Adobe Adds Photoshop Tools to Retail Analytics
Adobe, the content manager that has increasingly been migrating toward digital marketing, is attempting to bring its popular Photoshop capabilities to bear in its updated retail analytics platform.
San Jose-based Adobe (NASDAQ: ADBE) said Tuesday (Sept. 10) its analytics framework provides a fuller picture of customer preferences based on upgrades that attempt to leverage Photoshop’s foundational logic and functionality. Those analytics tools run on top of Adobe’s platform that links online, off-line and third-party data.
The “Experience Platform” targeted at retailers and the service industry is tailored to support customer data such as point-of-sale transactions. AI and machine learning capabilities through Adobe Sensei are designed to add automation and predictive capabilities.

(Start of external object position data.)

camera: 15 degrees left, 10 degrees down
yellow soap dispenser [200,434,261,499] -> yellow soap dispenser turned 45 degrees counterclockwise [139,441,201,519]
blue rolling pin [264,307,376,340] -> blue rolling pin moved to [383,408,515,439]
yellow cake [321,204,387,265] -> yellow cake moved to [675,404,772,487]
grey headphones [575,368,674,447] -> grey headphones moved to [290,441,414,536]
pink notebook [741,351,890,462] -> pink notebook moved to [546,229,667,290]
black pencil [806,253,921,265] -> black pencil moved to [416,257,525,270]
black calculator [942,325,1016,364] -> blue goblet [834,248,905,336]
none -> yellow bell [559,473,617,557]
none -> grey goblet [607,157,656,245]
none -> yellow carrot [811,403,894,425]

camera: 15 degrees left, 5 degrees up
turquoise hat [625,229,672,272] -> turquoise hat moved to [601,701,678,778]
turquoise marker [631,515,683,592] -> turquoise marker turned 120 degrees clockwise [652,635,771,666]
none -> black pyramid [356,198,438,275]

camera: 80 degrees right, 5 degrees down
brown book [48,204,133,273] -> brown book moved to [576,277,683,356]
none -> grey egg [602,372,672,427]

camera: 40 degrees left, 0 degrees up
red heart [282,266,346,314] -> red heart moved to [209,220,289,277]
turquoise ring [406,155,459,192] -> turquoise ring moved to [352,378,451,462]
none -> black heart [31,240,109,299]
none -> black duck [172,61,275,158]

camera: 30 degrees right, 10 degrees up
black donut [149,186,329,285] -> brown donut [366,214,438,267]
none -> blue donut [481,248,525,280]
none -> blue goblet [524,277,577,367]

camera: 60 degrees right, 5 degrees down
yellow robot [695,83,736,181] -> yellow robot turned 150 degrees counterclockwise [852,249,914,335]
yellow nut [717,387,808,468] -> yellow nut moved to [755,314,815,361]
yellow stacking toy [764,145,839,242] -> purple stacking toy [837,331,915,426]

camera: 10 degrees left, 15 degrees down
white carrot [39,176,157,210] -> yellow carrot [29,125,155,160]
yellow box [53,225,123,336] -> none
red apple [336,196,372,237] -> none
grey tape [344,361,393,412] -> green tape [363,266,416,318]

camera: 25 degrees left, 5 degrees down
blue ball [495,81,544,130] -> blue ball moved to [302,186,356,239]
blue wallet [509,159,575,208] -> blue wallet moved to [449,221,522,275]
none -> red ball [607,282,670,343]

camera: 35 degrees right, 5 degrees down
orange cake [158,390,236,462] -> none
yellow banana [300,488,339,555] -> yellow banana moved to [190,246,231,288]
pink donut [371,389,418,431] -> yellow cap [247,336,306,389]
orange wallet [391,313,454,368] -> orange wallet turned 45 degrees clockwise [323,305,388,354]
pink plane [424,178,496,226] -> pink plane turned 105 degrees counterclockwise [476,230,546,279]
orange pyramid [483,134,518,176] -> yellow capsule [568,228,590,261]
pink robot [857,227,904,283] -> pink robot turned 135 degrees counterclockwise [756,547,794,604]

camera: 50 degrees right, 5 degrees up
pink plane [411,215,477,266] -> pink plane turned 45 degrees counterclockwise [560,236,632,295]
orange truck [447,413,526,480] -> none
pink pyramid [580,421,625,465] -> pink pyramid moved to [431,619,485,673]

The platform includes pre-built AI and machine learning models that can be trained to make better predictions about customer preferences. Other recommendations features include identifying the best way forward to automate business processes.
Predictive analytics features include anomaly detection, contribution analysis and segment comparisons. Sensei also adds metadata and generates recommendations such as when to send special offers to customers.
Adobe is attempting to split the uprights with an analytics platform that is sufficiently advanced for data scientists but accessible to business users. To that end, a reporting engine generates visualizations that in turn create better ways to query data relevant to a manager’s responsibilities. Data can be queried using SQL or integrated with business intelligence tools like Microsoft Power BI.
Visualizations cover consumer preferences ranging from best-selling products to the most popular brand names as well as how online customers tracked down a product to metrics such as revenue-per-visit and conversion rates.
Among the consumer data proving more useful to retailers are device analytics, which Adobe touts as a way “to understand customers as people and not just devices.” Hence, its customer experience platform leverages graphs and data to track device usage, then merges those data into a single stream. The idea is to give retailers a better idea how consumers navigate across different devices.
The analytics platform upgrade reflects Adobe’s steady shift into retail analytics since it acquired early web analytics pioneer Omniture a decade ago. The company eventually rolled Omniture and other analytics acquisitions into its marketing cloud around 2012.
Since then, retail analytics vendors such as Adobe have been striving to deliver tools that can cope with an explosion of data sources ranging from e-commerce to social media as well as new BI tools. One result, industry observers note, are organizational structures that aren’t properly aligned to get the most out of analytics infrastructure.
Hence, retail analytics specialists like Adobe are touting new tools that squeeze more productivity out of existing tools while adding Photoshop-inspired data analysis to business intelligence operations.